Your assignment
Pull every line from the records that has the word "will" in it.

Plain-text document sources
______________________________
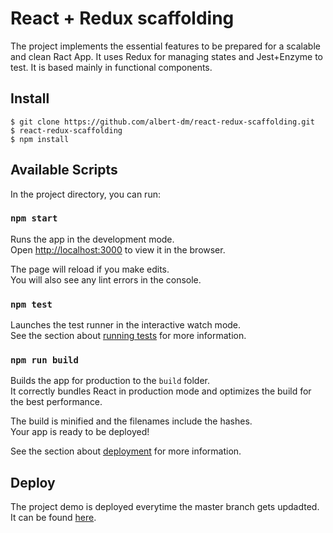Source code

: # React + Redux scaffolding

The project implements the essential features to be prepared for a scalable and clean Ract App.
It uses Redux for managing states and Jest+Enzyme to test.
It is based mainly in functional components.

## Install

    $ git clone https://github.com/albert-dm/react-redux-scaffolding.git
    $ react-redux-scaffolding
    $ npm install

## Available Scripts

In the project directory, you can run:

### `npm start`

Runs the app in the development mode.<br>
Open [http://localhost:3000](http://localhost:3000) to view it in the browser.

The page will reload if you make edits.<br>
You will also see any lint errors in the console.

### `npm test`

Launches the test runner in the interactive watch mode.<br>
See the section about [running tests](https://facebook.github.io/create-react-app/docs/running-tests) for more information.

### `npm run build`

Builds the app for production to the `build` folder.<br>
It correctly bundles React in production mode and optimizes the build for the best performance.

The build is minified and the filenames include the hashes.<br>
Your app is ready to be deployed!

See the section about [deployment](https://facebook.github.io/create-react-app/docs/deployment) for more information.

## Deploy

The project demo is deployed everytime the master branch gets updadted.
It can be found [here](https://movie-finder-demo.herokuapp.com/).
______________________________
Answer box
The page will reload if you make edits.<br>
You will also see any lint errors in the console.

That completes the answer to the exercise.